The agentic and AI-native workloads we have been talking to teams about almost all fall into the second bucket. The embeddings represent things that just happened: a message in a conversation, an event in a session, a row in a constantly updating product table. The half-life of relevance is short. A search system that sees the world as it was an hour ago is not useful.

What live indexes make possible

Static indexes shaped what we built on top of them. Retrieval-augmented generation, recommendation systems, semantic deduplication: these all assume that the corpus, once indexed, is the corpus. When you remove that assumption, some new things become straightforward.

Real-time personalization where the user's last interaction is searchable on the next query. Anomaly detection where a session embedding is checked against the last hour of sessions, not yesterday's. Multi-agent systems where each agent's memory is a continuously updated, queryable embedding stream. Tool selection where the set of available tools changes per request and the index has to keep up.
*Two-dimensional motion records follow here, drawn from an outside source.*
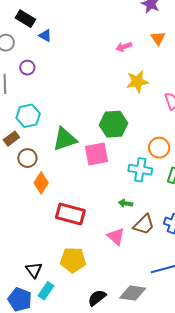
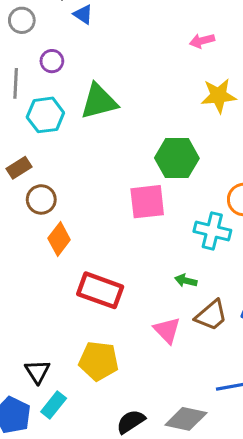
cyan hexagon: (28, 116) -> (45, 115), moved
green triangle: (65, 139) -> (99, 101), moved

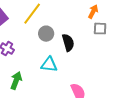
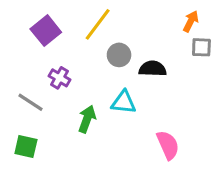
black semicircle: (68, 43) -> (153, 69), turned -72
green arrow: (16, 81) -> (87, 119), moved

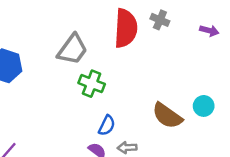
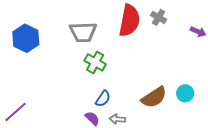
gray trapezoid: (72, 49) -> (83, 32), turned 44
brown semicircle: (167, 116) -> (154, 97), turned -76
None of these are impossible with a static vector database. They just require a pipeline that the application team has to build, operate, and debug forever. We think that pipeline belongs inside the database, where the rest of the data already lives. A vector is just another column. An index is just another materialized view. Similarity is just another operator. Treat it that way, and a lot of the architecture gets simpler.

The data is live. The index should be too.